Recovery and Long-Term Outlook

Hemorrhagic strokes are less common than ischemic strokes, but they are more dangerous. In a matched study of 600 stroke patients (half hemorrhagic, half ischemic, paired by age, sex, and bleed size), patients with brain hemorrhages had significantly worse outcomes at every stage of recovery. At discharge, hemorrhagic stroke patients had notably higher disability scores. At 90 days, the gap persisted. And at the one-year mark and beyond, outcomes for hemorrhagic stroke patients had not improved relative to their ischemic counterparts. In fact, long-term disability scores were slightly worse at the 12-month follow-up than they had been at discharge.

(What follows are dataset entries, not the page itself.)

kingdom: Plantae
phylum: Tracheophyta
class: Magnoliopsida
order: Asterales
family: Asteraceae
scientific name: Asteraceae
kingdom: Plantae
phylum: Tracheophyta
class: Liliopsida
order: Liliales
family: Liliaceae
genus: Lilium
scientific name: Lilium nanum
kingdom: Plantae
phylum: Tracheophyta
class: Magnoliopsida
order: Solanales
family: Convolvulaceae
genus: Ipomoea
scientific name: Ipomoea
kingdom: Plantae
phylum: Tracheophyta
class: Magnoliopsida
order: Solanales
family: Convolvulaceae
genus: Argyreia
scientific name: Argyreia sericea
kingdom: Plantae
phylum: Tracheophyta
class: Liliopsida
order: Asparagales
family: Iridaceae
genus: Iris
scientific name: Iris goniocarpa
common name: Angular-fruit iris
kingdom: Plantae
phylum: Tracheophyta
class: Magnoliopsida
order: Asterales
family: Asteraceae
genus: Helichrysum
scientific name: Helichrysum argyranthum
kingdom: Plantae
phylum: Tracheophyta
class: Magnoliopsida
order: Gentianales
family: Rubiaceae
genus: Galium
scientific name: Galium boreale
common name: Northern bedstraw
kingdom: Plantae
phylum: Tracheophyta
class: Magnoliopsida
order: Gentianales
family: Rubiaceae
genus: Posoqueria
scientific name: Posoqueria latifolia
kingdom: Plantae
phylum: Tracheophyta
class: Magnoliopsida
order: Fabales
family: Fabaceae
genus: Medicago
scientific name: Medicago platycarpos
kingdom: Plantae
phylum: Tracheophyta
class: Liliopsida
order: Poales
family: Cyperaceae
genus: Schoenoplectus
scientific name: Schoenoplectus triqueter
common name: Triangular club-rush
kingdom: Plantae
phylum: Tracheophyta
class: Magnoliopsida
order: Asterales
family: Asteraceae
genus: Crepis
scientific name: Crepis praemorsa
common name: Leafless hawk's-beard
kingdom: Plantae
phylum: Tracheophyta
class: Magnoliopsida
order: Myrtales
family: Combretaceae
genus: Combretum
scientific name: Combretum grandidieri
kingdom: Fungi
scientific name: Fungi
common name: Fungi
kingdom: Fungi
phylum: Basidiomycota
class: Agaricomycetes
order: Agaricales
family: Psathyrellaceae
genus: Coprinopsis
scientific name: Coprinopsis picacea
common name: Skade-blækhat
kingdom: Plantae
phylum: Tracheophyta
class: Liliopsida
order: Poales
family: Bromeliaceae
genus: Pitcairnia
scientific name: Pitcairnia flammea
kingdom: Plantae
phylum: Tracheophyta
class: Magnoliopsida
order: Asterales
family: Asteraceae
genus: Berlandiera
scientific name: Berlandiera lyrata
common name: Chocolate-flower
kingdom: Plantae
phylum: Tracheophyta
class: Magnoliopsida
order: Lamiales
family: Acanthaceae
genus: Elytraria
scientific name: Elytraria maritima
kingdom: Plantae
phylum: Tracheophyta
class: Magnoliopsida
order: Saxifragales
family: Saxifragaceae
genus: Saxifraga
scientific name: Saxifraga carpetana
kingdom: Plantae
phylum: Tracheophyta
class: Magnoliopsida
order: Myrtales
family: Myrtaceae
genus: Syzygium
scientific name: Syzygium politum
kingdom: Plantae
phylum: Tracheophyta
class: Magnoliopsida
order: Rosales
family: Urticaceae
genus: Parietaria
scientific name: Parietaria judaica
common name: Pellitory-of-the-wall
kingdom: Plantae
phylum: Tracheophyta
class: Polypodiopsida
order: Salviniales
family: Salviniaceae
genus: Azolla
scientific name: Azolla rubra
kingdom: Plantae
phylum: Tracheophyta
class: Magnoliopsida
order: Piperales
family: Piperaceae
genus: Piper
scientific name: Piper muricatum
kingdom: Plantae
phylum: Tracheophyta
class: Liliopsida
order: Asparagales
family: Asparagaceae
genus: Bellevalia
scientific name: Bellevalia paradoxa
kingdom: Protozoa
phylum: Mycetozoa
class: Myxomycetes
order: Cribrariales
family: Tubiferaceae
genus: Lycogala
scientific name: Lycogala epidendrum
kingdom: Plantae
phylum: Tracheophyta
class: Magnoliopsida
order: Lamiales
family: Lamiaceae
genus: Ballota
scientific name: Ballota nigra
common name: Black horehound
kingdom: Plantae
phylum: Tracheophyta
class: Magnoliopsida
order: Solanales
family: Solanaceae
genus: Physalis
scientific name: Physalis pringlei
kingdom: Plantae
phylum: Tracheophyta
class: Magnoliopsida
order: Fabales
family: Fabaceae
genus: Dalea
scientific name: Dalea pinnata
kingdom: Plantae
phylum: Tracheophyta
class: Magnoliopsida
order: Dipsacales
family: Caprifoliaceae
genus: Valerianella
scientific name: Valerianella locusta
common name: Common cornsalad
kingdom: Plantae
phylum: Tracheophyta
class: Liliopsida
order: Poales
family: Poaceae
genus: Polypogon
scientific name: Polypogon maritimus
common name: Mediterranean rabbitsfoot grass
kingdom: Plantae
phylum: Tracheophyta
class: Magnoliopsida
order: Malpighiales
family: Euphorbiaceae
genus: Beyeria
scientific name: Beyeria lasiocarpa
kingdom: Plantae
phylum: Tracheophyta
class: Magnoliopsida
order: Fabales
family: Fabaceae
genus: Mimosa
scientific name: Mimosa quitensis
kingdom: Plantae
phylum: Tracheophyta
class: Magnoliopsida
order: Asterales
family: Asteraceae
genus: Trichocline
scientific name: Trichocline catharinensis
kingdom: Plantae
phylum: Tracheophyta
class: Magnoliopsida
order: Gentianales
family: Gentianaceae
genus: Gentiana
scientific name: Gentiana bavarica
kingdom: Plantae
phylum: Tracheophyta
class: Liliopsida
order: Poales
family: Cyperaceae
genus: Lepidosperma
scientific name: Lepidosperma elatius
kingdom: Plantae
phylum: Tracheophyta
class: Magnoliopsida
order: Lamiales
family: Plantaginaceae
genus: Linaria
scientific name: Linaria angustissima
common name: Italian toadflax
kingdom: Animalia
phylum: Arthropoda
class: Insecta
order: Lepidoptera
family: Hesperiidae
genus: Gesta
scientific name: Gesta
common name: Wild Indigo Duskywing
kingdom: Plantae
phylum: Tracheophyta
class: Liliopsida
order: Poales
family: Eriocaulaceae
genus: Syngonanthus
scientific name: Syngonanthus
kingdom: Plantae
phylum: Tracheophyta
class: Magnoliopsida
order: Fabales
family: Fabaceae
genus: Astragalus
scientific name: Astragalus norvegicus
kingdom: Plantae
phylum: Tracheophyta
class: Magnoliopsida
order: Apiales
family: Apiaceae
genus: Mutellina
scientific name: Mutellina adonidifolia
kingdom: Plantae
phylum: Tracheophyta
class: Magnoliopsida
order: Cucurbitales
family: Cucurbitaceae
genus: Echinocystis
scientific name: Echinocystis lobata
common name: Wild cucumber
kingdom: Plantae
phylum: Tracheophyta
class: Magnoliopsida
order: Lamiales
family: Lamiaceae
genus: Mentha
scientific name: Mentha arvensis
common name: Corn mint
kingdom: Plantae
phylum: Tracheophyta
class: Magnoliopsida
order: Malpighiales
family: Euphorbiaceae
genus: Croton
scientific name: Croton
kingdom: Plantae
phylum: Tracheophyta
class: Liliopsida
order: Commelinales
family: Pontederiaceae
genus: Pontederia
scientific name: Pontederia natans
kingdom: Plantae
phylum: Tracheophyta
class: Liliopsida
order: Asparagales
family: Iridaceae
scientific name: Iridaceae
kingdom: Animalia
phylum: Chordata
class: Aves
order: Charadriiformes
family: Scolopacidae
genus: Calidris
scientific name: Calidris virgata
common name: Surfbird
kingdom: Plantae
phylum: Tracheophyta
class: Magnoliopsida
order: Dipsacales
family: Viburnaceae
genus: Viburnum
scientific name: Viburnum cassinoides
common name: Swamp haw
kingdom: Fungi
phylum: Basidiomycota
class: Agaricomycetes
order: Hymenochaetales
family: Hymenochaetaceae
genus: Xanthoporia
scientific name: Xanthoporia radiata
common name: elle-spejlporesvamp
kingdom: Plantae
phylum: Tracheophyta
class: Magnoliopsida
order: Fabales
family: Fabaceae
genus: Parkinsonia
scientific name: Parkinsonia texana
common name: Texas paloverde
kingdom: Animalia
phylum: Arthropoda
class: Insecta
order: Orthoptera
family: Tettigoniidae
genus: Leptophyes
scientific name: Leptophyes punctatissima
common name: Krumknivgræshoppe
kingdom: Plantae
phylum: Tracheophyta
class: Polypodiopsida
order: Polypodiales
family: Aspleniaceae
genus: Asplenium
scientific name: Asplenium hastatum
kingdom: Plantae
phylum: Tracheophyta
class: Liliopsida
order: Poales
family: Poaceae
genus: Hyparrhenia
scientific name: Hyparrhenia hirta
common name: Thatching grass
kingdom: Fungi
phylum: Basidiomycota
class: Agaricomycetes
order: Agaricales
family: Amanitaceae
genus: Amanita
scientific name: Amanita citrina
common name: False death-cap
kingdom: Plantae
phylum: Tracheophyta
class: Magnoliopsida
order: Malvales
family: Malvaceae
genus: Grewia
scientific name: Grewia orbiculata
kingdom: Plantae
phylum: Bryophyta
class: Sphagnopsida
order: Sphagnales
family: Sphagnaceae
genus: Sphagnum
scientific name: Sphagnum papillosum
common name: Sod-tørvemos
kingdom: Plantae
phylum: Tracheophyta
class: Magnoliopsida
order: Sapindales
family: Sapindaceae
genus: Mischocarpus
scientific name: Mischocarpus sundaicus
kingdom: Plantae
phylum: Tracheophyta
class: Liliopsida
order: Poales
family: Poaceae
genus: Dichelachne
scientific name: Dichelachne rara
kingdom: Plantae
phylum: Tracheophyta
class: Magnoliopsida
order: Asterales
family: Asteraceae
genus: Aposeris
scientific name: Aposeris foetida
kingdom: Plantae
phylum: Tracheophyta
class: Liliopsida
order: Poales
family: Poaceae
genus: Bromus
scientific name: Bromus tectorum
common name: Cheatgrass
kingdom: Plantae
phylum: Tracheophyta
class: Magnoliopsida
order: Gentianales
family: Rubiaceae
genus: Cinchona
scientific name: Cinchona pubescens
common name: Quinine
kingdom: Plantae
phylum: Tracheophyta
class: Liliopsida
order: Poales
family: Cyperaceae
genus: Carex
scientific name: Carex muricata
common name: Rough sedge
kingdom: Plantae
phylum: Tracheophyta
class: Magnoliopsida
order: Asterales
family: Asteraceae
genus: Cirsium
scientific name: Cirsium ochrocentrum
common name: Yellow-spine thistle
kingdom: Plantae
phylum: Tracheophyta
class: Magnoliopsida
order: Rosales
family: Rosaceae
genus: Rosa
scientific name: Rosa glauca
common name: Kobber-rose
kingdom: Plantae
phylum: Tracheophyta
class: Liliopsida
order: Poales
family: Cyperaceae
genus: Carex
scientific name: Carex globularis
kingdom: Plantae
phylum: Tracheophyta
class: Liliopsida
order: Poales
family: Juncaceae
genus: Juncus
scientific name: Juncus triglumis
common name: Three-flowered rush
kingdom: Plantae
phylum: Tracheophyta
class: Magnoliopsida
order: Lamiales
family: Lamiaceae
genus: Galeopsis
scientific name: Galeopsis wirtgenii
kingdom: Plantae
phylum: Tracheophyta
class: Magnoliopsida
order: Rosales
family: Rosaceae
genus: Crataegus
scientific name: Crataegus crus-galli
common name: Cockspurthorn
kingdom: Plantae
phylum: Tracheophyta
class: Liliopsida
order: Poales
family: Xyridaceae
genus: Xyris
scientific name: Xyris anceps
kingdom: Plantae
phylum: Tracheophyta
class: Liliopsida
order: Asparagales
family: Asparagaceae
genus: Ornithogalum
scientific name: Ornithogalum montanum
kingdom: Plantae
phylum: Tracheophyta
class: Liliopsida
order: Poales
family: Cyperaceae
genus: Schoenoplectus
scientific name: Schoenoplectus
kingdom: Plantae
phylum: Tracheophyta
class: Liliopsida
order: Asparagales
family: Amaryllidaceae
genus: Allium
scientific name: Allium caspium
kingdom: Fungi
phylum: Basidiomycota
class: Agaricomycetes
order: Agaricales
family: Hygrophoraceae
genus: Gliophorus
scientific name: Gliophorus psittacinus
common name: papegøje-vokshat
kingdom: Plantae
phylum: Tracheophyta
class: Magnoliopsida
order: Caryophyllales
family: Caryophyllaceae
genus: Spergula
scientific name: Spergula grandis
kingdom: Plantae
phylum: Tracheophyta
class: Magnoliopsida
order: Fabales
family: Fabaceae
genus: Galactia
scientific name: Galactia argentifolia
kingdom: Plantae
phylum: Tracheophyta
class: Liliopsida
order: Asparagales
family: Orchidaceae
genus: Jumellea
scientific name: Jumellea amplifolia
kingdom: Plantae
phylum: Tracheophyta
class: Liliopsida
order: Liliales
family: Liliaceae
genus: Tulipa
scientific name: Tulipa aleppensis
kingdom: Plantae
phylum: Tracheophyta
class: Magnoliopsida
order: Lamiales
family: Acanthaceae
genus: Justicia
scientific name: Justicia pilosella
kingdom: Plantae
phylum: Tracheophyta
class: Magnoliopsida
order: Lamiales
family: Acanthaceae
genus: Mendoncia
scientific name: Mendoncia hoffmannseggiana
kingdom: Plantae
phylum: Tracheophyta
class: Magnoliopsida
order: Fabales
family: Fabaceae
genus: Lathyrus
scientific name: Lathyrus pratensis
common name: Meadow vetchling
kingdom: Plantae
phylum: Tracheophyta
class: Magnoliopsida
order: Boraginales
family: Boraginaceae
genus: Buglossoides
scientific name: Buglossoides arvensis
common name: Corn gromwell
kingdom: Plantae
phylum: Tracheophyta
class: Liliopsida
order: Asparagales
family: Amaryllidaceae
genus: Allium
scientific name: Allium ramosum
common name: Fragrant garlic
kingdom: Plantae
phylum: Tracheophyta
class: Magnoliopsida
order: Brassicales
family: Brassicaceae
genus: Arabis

This doesn’t mean recovery is impossible. Many hemorrhagic stroke survivors do regain function, particularly with sustained rehabilitation. But the combination of direct tissue destruction, pressure-related damage, and the toxic effects of blood on brain tissue makes hemorrhagic strokes harder to recover from on average. The severity of the initial bleed, its location, and how quickly treatment begins all play major roles in determining outcomes.

What Raises Your Risk

Uncontrolled high blood pressure is the single biggest modifiable risk factor for brain hemorrhages. Over time, it damages the walls of small arteries throughout the brain, making them brittle and prone to rupture. Falls and traumatic head injuries are another common cause, particularly in older adults or those taking blood thinners.

Other risk factors include cerebral aneurysms (which may be present for years without symptoms), arteriovenous malformations, atherosclerosis, brain tumors, and heavy use of stimulant drugs. Blood-thinning medications, including common anticoagulants, increase the risk of bleeding if a vessel does rupture. Long-term blood pressure management is a cornerstone of preventing both first and recurrent hemorrhagic strokes.